▶ Exercise instructions
Show every line in the data below that contains the string "able".

▶ Information
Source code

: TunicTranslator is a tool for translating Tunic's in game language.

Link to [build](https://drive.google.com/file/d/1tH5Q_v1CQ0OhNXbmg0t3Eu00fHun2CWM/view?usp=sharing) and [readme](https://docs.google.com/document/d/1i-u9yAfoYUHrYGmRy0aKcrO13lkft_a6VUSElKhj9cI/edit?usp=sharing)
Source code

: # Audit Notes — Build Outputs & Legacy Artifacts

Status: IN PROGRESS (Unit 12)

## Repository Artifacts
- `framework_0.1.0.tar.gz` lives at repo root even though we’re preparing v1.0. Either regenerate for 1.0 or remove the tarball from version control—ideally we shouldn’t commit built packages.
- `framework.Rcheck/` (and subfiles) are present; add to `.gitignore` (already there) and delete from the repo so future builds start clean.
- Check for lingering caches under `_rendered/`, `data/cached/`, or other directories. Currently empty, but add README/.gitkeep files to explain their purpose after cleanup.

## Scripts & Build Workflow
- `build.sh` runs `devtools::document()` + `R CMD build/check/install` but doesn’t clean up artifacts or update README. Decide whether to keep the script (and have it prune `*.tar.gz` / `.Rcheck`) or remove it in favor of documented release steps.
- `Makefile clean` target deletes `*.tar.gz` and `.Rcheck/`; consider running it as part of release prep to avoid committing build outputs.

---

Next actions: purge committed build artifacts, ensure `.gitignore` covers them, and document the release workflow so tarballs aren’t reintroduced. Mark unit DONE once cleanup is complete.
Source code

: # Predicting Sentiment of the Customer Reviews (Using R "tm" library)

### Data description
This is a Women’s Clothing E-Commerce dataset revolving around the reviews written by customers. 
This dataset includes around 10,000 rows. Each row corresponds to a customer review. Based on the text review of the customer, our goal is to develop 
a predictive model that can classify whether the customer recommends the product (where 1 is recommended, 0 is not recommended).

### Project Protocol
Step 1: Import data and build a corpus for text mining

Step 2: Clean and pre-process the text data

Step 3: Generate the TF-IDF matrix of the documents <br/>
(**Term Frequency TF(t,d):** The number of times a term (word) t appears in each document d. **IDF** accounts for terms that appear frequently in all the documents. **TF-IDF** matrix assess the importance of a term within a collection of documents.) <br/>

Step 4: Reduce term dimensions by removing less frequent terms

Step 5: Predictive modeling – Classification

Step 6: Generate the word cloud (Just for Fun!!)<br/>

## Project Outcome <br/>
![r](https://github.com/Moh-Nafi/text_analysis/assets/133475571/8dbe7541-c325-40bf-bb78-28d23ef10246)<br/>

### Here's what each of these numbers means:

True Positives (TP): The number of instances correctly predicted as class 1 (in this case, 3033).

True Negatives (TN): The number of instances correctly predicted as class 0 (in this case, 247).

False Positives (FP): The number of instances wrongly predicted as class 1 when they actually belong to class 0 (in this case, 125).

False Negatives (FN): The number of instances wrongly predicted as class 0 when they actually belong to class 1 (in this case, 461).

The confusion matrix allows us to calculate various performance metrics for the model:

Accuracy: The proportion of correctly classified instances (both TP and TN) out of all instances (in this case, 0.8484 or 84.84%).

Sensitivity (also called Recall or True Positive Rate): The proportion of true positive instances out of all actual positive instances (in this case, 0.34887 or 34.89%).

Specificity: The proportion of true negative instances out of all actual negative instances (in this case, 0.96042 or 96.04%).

--

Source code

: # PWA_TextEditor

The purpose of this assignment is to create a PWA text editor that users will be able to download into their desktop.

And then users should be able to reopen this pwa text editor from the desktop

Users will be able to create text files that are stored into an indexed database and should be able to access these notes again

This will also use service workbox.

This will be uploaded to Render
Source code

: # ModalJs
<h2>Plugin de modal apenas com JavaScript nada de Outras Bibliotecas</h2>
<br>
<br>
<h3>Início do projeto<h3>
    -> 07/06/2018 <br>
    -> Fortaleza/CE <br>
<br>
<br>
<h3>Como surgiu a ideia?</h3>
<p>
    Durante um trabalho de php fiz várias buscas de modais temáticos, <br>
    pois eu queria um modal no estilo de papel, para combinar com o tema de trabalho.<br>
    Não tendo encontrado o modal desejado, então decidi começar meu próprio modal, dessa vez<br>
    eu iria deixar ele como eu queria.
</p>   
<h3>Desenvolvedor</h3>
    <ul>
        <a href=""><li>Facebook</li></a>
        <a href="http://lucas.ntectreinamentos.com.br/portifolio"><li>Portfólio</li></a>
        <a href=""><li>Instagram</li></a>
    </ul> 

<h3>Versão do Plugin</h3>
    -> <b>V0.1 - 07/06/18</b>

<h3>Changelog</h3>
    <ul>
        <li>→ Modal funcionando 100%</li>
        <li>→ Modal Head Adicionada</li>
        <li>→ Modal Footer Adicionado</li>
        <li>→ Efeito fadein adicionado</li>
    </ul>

* * *

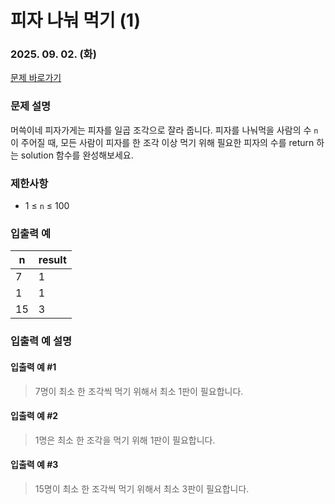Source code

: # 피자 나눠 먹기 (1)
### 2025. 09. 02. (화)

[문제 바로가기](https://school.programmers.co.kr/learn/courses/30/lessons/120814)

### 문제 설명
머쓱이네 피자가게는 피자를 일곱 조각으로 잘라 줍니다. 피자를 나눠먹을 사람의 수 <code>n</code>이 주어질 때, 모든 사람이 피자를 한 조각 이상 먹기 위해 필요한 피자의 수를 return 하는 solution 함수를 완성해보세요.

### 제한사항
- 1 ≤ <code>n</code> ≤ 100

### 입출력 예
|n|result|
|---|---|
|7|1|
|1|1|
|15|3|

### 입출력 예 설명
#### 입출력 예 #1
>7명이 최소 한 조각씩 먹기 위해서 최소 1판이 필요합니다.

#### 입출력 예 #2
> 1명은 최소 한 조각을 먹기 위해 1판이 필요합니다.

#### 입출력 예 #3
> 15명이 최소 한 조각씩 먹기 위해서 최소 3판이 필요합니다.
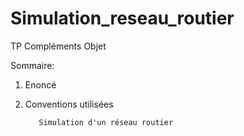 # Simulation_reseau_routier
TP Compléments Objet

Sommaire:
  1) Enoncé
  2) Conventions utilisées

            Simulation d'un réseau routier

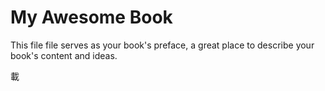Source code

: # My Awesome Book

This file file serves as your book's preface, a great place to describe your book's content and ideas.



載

▶ Result for this task
The purpose of this assignment is to create a PWA text editor that users will be able to download into their desktop.
And then users should be able to reopen this pwa text editor from the desktop
Users will be able to create text files that are stored into an indexed database and should be able to access these notes again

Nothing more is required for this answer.